2026 CS 191 Capstone

SPECTRE Spatial Positioning

0
RTSP Cameras
Axis cameras for multi-angle CV
0
BLE Anchors
ESP32-WROOM-32 triangulation nodes
0
Week Timeline
Full design-to-demo sprint
Hybrid
Fusion System
Computer Vision + BLE positioning
01

Project Overview

Cameras know what they see. BLE beacons know who is nearby. SPECTRE combines both to know who is where — even when walls, furniture, or crowds get in the way.

The vision side runs four Axis RTSP cameras through YOLOv8 for person detection, ByteTrack for cross-frame identity, and MediaPipe Pose for skeletal keypoints. Homography matrices transform pixel detections into floor-plane coordinates. The BLE side uses three ESP32-WROOM-32 anchors broadcasting RSSI through Mosquitto MQTT, with FilterPy Kalman filters smoothing the noisy signal before trilateration produces a position estimate.

The hard part was occlusion. When a person walks behind an obstacle and re-enters frame, pure vision trackers give them a new identity. SPECTRE uses BLE proximity as a persistent identity anchor across gaps in visual coverage, keeping named assignments correct even through extended out-of-view periods.

02

System Architecture

Vision Pipeline

Four Axis RTSP streams feed YOLOv8 for person detection. ByteTrack sustains cross-frame identity across camera boundaries. MediaPipe Pose extracts skeletal keypoints for posture analysis.

BLE Subsystem

Three ESP32-WROOM-32 anchors broadcast RSSI readings via Mosquitto MQTT. FilterPy Kalman filters suppress multipath noise before the signal feeds into trilateration.

Coordinate Fusion

Per-camera homography matrices map pixel detections to floor-plane coordinates. CV and BLE position estimates are weighted by confidence and fused into a single location output.

Identity Persistence

BLE proximity acts as a persistent identity signal through visual occlusions. ByteTrack's appearance model handles re-identification when the person re-enters camera coverage.

03

Technical Stack

Computer Vision

YOLOv8 Person detection
ByteTrack Multi-object tracking
MediaPipe Pose Skeletal keypoints
OpenCV Frame processing

BLE / Embedded

ESP32-WROOM-32 BLE anchor nodes (×3)
Mosquitto MQTT BLE telemetry broker
FilterPy Kalman filter smoothing
Axis RTSP Camera stream protocol

Fusion & Backend

Python Core pipeline
Homography Pixel-to-floor mapping
Trilateration BLE position solving
Sensor Fusion CV + BLE integration
04

Design Challenges

Occlusion and Re-identification

A person walks behind a pillar. For a pure vision tracker, that person ceases to exist and reappears as someone new. The longer the occlusion, the worse the ID churn gets.

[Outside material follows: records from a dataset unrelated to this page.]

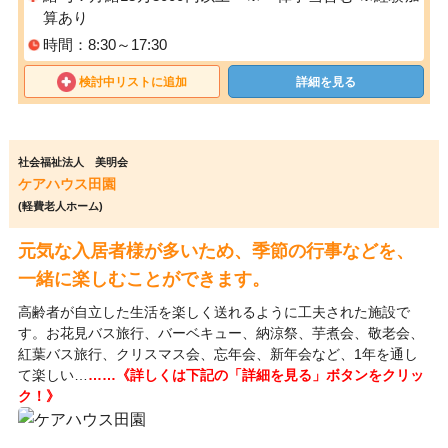
算あり
時間：8:30～17:30
検討中リストに追加
詳細を見る
社会福祉法人 美明会
ケアハウス田園
(軽費老人ホーム)
元気な入居者様が多いため、季節の行事などを、
一緒に楽しむことができます。
高齢者が自立した生活を楽しく送れるように工夫された施設で
す。お花見バス旅行、バーベキュー、納涼祭、芋煮会、敬老会、
紅葉バス旅行、クリスマス会、忘年会、新年会など、1年を通し
て楽しい…
……《詳しくは下記の「詳細を見る」ボタンをクリッ
ク！》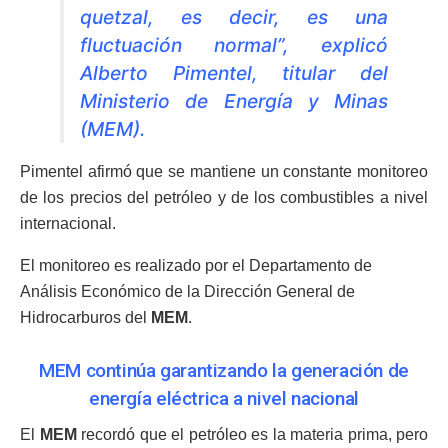
quetzal, es decir, es una
fluctuación normal”, explicó
Alberto Pimentel, titular del
Ministerio de Energía y Minas
(MEM).
Pimentel afirmó que se mantiene un constante monitoreo
de los precios del petróleo y de los combustibles a nivel
internacional.
El monitoreo es realizado por el Departamento de
Análisis Económico de la Dirección General de
Hidrocarburos del
MEM
.
MEM continúa garantizando la generación de
energía eléctrica a nivel nacional
El
MEM
recordó que el petróleo es la materia prima, pero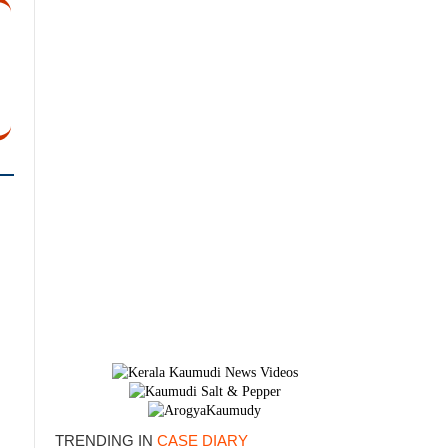
×
TRENDING IN
CASE DIARY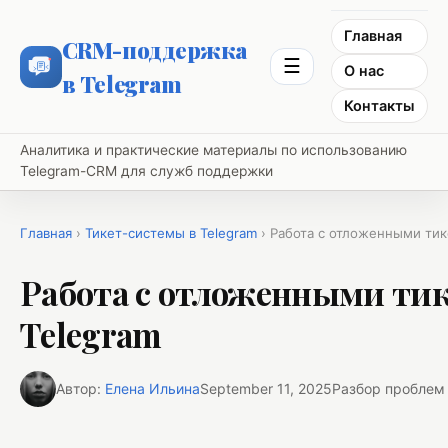
Главная
CRM-поддержка
☰
О нас
в Telegram
Контакты
Аналитика и практические материалы по использованию
Telegram-CRM для служб поддержки
Главная
›
Тикет-системы в Telegram
› Работа с отложенными тик
Работа с отложенными тик
Telegram
Автор:
Елена Ильина
September 11, 2025
Разбор проблем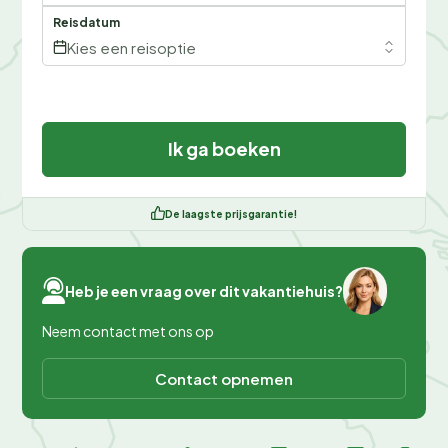
Reisdatum
Kies een reisoptie
Ik ga boeken
De laagste prijsgarantie!
Heb je een vraag over dit vakantiehuis?
Neem contact met ons op
Contact opnemen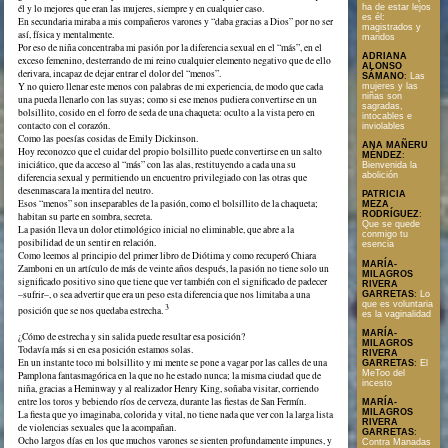
él y lo mejores que eran las mujeres, siempre y en cualquier caso.
ha de estar lejos
es él:
En secundaria miraba a mis compañeros varones y “daba gracias a Dios” por no ser
magistrados y
así, física y mentalmente.
maridos
Por eso de niña concentraba mi pasión por la diferencia sexual en el “más”, en el
ADRIANA
exceso femenino, desterrando de mi reino cualquier elemento negativo que de ello
ALONSO
derivara, incapaz de dejar entrar el dolor del “menos”.
SÁMANO
:
Las
Y no quiero llenar este menos con palabras de mi experiencia, de modo que cada
mujeres y las
niñas son
una pueda llenarlo con las suyas; como si ese menos pudiera convertirse en un
sagradas,
bolsillito, cosido en el forro de seda de una chaqueta: oculto a la vista pero en
intocables e
contacto con el corazón.
inviolables
Como las poesías cosidas de Emily Dickinson.
ANA MAÑERU
Hoy reconozco que el cuidar del propio bolsillito puede convertirse en un salto
MÉNDEZ
:
iniciático, que da acceso al “más” con las alas, restituyendo a cada una su
Bienvenida la
abolición
diferencia sexual y permitiendo un encuentro privilegiado con las otras que
desenmascara la mentira del neutro.
PATRICIA
Esos “menos” son inseparables de la pasión, como el bolsillito de la chaqueta;
MEZA
RODRÍGUEZ
:
habitan su parte en sombra, secreta.
Que se quede
La pasión lleva un dolor etimológico inicial no eliminable, que abre a la
conmigo tu
posibilidad de un sentir en relación.
esencia
Como leemos al principio del primer libro de Diótima y como recuperó Chiara
MARÍA-
Zamboni en un artículo de más de veinte años después, la pasión no tiene solo un
MILAGROS
significado positivo sino que tiene que ver también con el significado de padecer
RIVERA
–sufrir–, o sea advertir que era un peso esta diferencia que nos limitaba a una
GARRETAS
:
Lo
que es voluntaria
3
posición que se nos quedaba estrecha.
es la vaginalidad
MARÍA-
¿Cómo de estrecha y sin salida puede resultar esa posición?
MILAGROS
Todavía más si en esa posición estamos solas.
RIVERA
En un instante toco mi bolsillito y mi mente se pone a vagar por las calles de una
GARRETAS
:
El
MeToo del
Pamplona fantasmagórica en la que no he estado nunca; la misma ciudad que de
incesto
niña, gracias a Heminway y al realizador Henry King, soñaba visitar, corriendo
entre los toros y bebiendo ríos de cerveza, durante las fiestas de San Fermín.
MARÍA-
MILAGROS
La fiesta que yo imaginaba, colorida y vital, no tiene nada que ver con la larga lista
RIVERA
de violencias sexuales que la acompañan.
GARRETAS
:
Ocho largos días en los que muchos varones se sienten profundamente impunes, y
Contra Manadas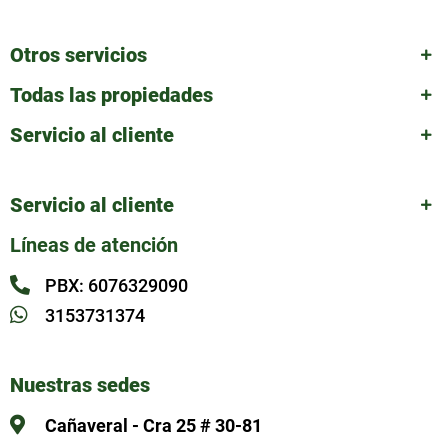
Otros servicios
Todas las propiedades
Servicio al cliente
Servicio al cliente
Líneas de atención
PBX: 6076329090
3153731374
Nuestras sedes
Cañaveral - Cra 25 # 30-81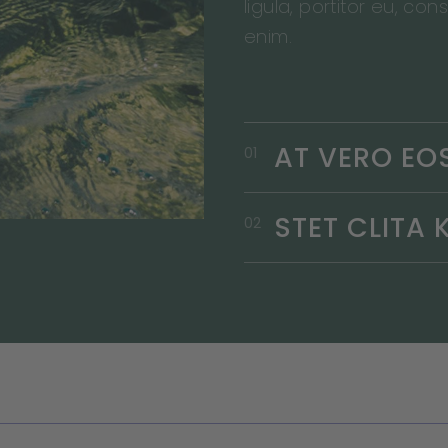
ligula, portitor eu, con
enim.
AT VERO EO
01
STET CLITA
02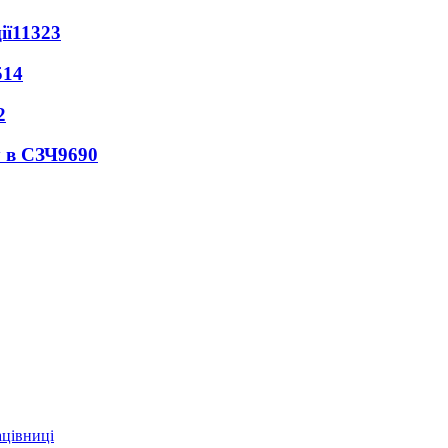
ії
11323
514
2
 в СЗЧ
9690
ацівниці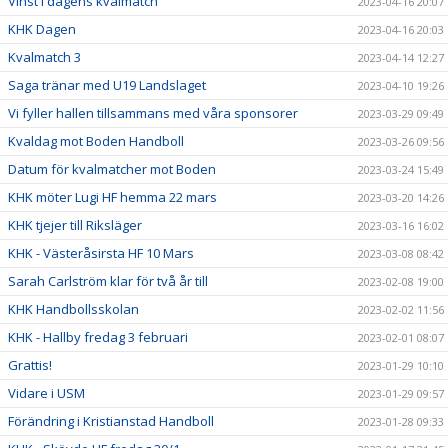
Vinst i dagens kvalmatch
2023-04-16 20:07
KHK Dagen
2023-04-16 20:03
Kvalmatch 3
2023-04-14 12:27
Saga tränar med U19 Landslaget
2023-04-10 19:26
Vi fyller hallen tillsammans med våra sponsorer
2023-03-29 09:49
Kvaldag mot Boden Handboll
2023-03-26 09:56
Datum för kvalmatcher mot Boden
2023-03-24 15:49
KHK möter Lugi HF hemma 22 mars
2023-03-20 14:26
KHK tjejer till Riksläger
2023-03-16 16:02
KHK - Västeråsirsta HF 10 Mars
2023-03-08 08:42
Sarah Carlström klar för två år till
2023-02-08 19:00
KHK Handbollsskolan
2023-02-02 11:56
KHK - Hallby fredag 3 februari
2023-02-01 08:07
Grattis!
2023-01-29 10:10
Vidare i USM
2023-01-29 09:57
Förändring i Kristianstad Handboll
2023-01-28 09:33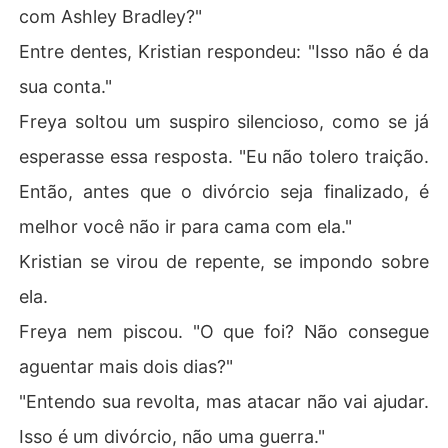
com Ashley Bradley?"
Entre dentes, Kristian respondeu: "Isso não é da
sua conta."
Freya soltou um suspiro silencioso, como se já
esperasse essa resposta. "Eu não tolero traição.
Então, antes que o divórcio seja finalizado, é
melhor você não ir para cama com ela."
Kristian se virou de repente, se impondo sobre
ela.
Freya nem piscou. "O que foi? Não consegue
aguentar mais dois dias?"
"Entendo sua revolta, mas atacar não vai ajudar.
Isso é um divórcio, não uma guerra."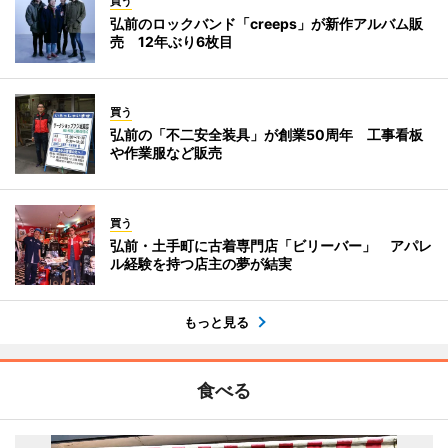
買う
弘前のロックバンド「creeps」が新作アルバム販
売 12年ぶり6枚目
買う
弘前の「不二安全装具」が創業50周年 工事看板
や作業服など販売
買う
弘前・土手町に古着専門店「ビリーバー」 アパレ
ル経験を持つ店主の夢が結実
もっと見る
食べる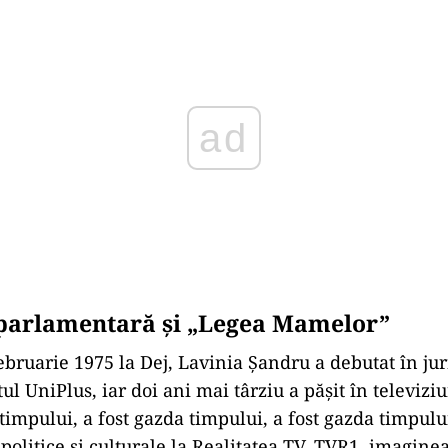
ad
 parlamentară și „Legea Mamelor”
ebruarie 1975 la Dej, Lavinia Șandru a debutat în ju
tul UniPlus, iar doi ani mai târziu a pășit în televiz
timpului, a fost gazda timpului, a fost gazda timpului
politice și culturale la Realitatea TV, TVR1, imaginea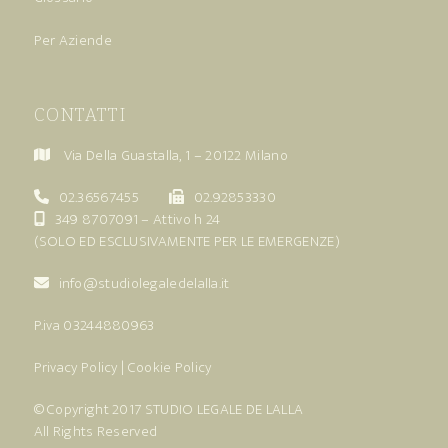
Per Aziende
CONTATTI
Via Della Guastalla, 1 – 20122 Milano
02.36567455
02.92853330
349 8707091
– Attivo h 24
(SOLO ED ESCLUSIVAMENTE PER LE EMERGENZE)
info@studiolegaledelalla.it
P.iva 03244880963
Privacy Policy
|
Cookie Policy
© Copyright 2017
STUDIO LEGALE DE LALLA
All Rights Reserved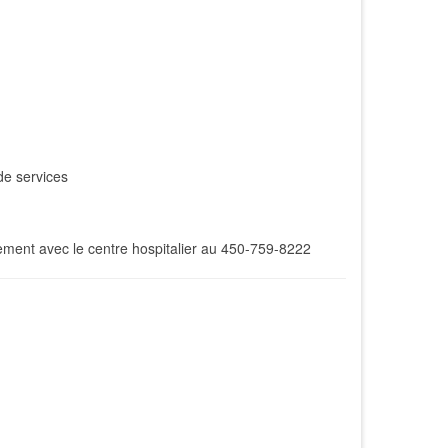
de services
ement avec le centre hospitalier au 450-759-8222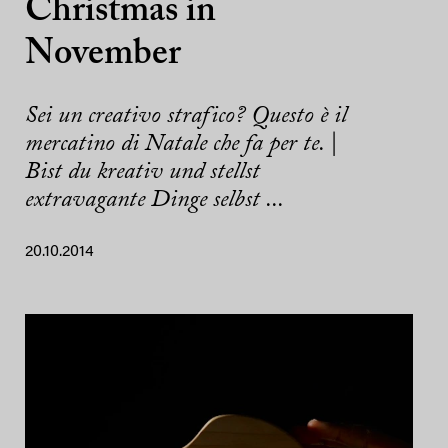
Christmas in
November
Sei un creativo strafico? Questo è il
mercatino di Natale che fa per te. |
Bist du kreativ und stellst
extravagante Dinge selbst ...
20.10.2014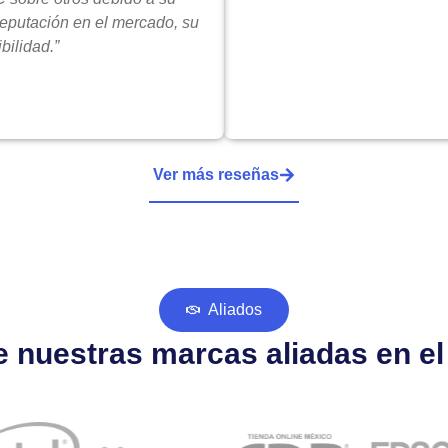
reputación en el mercado, su
bilidad.”
Ver más reseñas
Aliados
 nuestras marcas aliadas en e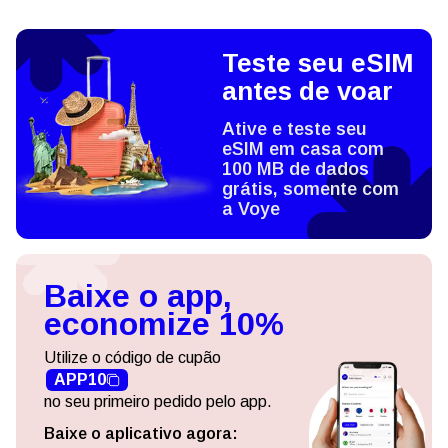
Teste seu eSIM
antes de voar
Ative e teste seu
eSIM em casa com
100 MB de dados
grátis, somente com
a Voye
Baixe o app,
economize 10%
Utilize o código de cupão
APP10
no seu primeiro pedido pelo app.
Baixe o aplicativo agora: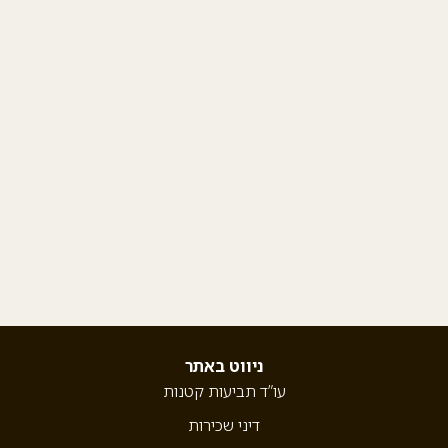
ניווט באתר
עו”ד תביעות קטנות
דיני שכירות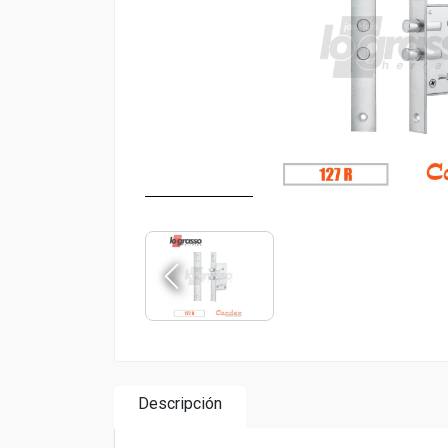
Descripción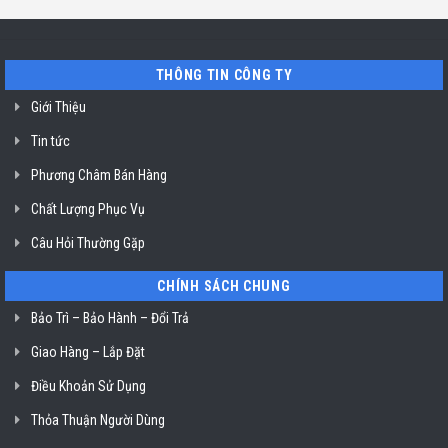
Minh
bát
uy
Miele
tín
mất
vệ
nguồn
sinh
tại
nồi
THÔNG TIN CÔNG TY
HCM
chiên
không
dầu
Giới Thiệu
Klasterin
ở
Tin tức
TP.
Hồ
Chí
Phương Châm Bán Hàng
Minh
Chất Lượng Phục Vụ
Câu Hỏi Thường Gặp
CHÍNH SÁCH CHUNG
Bảo Trì – Bảo Hành – Đổi Trả
Giao Hàng – Lắp Đặt
Điều Khoản Sử Dụng
Thỏa Thuận Người Dùng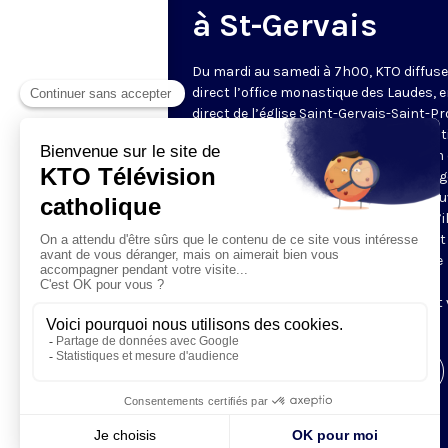
à St-Gervais
Du mardi au samedi à 7h00, KTO diffuse
direct l’office monastique des Laudes, 
direct de l’église Saint-Gervais-Saint-Pr
(Paris IVe), avec les Fraternités Monas
de Jérusalem. Les Laudes – dont le nom
dérivé du terme latin qui signifie "louang
sont d’abord la prière de louange qui ou
journée pour remercier Dieu du don qu’i
fait de ce jour nouveau, et le placer tout
entier sous son regard. Mais son heure
matinale éveille aussi le souvenir de la
Résurrection du Seigneur, "soleil levant
nous visiter" (Lc 1,28).
Visiter la page de l'émission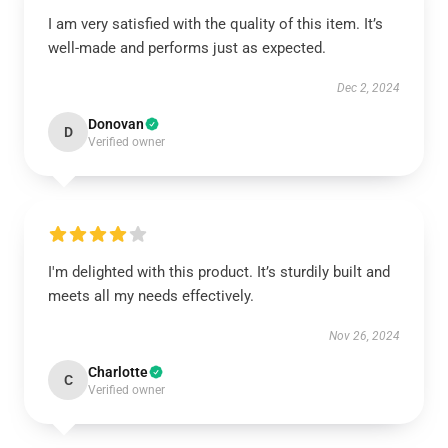
I am very satisfied with the quality of this item. It’s
well-made and performs just as expected.
Dec 2, 2024
Donovan
D
Verified owner
I'm delighted with this product. It’s sturdily built and
meets all my needs effectively.
Nov 26, 2024
Charlotte
C
Verified owner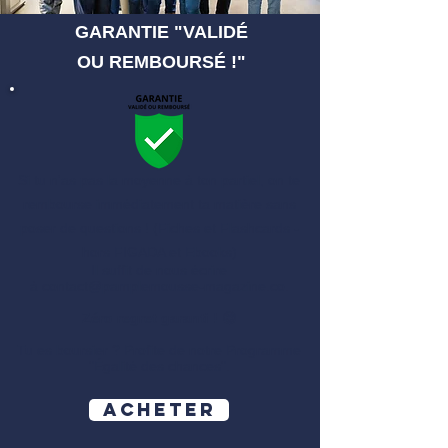
GARANTIE "VALIDÉ
OU REMBOURSÉ !"
Si tu n'as pas la moyenne à ton partiel, on te
rembourse immédiatement ta matière sans
poser de questions ! (Fiches et Flashcards -
hors FIGADA et Ebooks)
Il suffit de nous écrire
à
contact@pamplemousse-magazine.co
.
Zéro regret garanti ! 😉
Tu es boursier ? Profite de notre Programme
"
Égalité des chances
​".
Acheter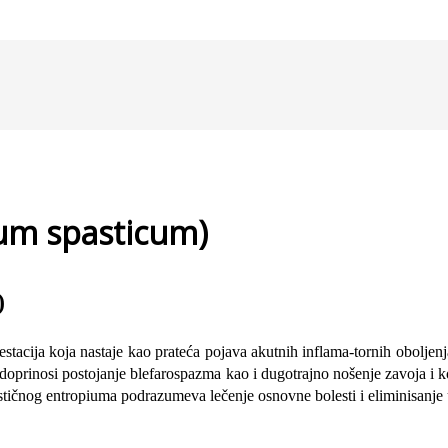
ium spasticum)
)
estacija koja nastaje kao prateća pojava akutnih inflama-tornih oboljen
doprinosi postojanje blefarospazma kao i dugotrajno nošenje zavoja i k
stičnog entropiuma podrazumeva lečenje osnovne bolesti i eliminisanje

Fix. BLE anchor proximity runs independently of the camera feed and maintains a continuous identity signal. When the person re-enters frame, ByteTrack's appearance model and the BLE proximity vote together, restoring the correct assignment.

Multi-Camera Coordinate Alignment

Four cameras, four different fields of view, angles, and distortion profiles. A detection at pixel (340, 280) in camera 1 and at (170, 420) in camera 3 may refer to the exact same person standing in the same spot.

Fix. Pre-calibrated homography matrices for each camera, derived from a known floor grid. Every detection gets projected into a single unified top-down coordinate space before fusion runs.

RSSI Noise and Multipath Interference

BLE RSSI is not a clean distance measurement. Walls reflect signals, furniture scatters them, and a person's body absorbs them differently depending on orientation. Raw RSSI can vary by meters across samples taken milliseconds apart.

Fix. FilterPy Kalman filters run per-anchor, smoothing the RSSI time series before it enters trilateration. BLE output is treated as a soft constraint, not ground truth. When vision confidence is high, it takes precedence. When the camera sees nothing, BLE carries the position.

05

Key Learnings

When two sensor systems disagree, that's not a failure — that's the most useful data point you have. Disagreement tells you exactly where each model breaks down.

01

Sensor fusion isn't averaging. It's knowing which signal to trust more at each moment, and designing the system so the weighting adapts automatically.

02

Homography calibration seems like a one-time setup step. It isn't. Camera drift, floor warping, and temperature changes mean it needs re-verification regularly.

03

ByteTrack's appearance model is powerful but fragile in dense crowds. The identity anchoring from BLE was what made the system usable in real-world conditions.

04

MQTT is a surprisingly good glue layer for heterogeneous embedded systems. It decouples the BLE firmware from the CV pipeline cleanly enough that each can be debugged in isolation.